(Problem requirements):
Update the lines from the one containing "After that you" through the one containing "which every bool", swapping "JSON Object" for "plain object" and changing nothing else. Give back only those lines.

(Provided material):

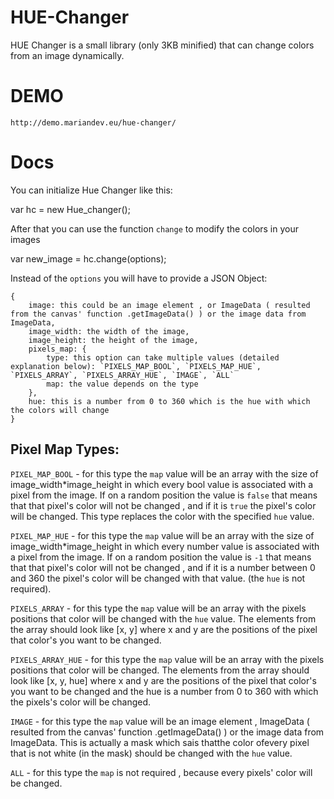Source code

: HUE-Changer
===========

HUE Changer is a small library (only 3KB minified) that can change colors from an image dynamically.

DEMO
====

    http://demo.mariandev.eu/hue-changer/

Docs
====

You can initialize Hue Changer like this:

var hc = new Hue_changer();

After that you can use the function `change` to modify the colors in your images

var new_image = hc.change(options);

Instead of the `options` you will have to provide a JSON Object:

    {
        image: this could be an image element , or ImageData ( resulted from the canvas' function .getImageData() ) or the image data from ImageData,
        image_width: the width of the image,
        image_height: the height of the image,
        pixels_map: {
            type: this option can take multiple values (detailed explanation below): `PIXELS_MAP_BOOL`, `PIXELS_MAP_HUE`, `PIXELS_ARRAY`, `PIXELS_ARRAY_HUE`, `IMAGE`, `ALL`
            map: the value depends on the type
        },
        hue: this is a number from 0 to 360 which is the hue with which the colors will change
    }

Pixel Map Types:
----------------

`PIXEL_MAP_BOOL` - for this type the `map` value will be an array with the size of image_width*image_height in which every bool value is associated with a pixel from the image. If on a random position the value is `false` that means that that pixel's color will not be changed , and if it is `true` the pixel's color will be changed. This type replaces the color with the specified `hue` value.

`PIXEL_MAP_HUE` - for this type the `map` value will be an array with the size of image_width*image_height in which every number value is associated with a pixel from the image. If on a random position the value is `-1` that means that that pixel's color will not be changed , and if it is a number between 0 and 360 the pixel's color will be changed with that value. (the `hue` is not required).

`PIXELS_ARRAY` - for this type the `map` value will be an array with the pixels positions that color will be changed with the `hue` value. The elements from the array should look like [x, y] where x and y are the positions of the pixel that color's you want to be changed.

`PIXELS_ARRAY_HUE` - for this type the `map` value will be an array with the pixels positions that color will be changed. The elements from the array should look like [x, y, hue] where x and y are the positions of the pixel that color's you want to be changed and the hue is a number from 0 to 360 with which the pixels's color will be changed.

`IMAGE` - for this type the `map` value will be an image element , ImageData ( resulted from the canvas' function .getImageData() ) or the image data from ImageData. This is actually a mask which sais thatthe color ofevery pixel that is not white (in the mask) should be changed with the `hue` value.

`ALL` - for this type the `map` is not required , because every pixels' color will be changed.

(Output below):
After that you can use the function `change` to modify the colors in your images

var new_image = hc.change(options);

Instead of the `options` you will have to provide a plain object:

    {
        image: this could be an image element , or ImageData ( resulted from the canvas' function .getImageData() ) or the image data from ImageData,
        image_width: the width of the image,
        image_height: the height of the image,
        pixels_map: {
            type: this option can take multiple values (detailed explanation below): `PIXELS_MAP_BOOL`, `PIXELS_MAP_HUE`, `PIXELS_ARRAY`, `PIXELS_ARRAY_HUE`, `IMAGE`, `ALL`
            map: the value depends on the type
        },
        hue: this is a number from 0 to 360 which is the hue with which the colors will change
    }

Pixel Map Types:
----------------

`PIXEL_MAP_BOOL` - for this type the `map` value will be an array with the size of image_width*image_height in which every bool value is associated with a pixel from the image. If on a random position the value is `false` that means that that pixel's color will not be changed , and if it is `true` the pixel's color will be changed. This type replaces the color with the specified `hue` value.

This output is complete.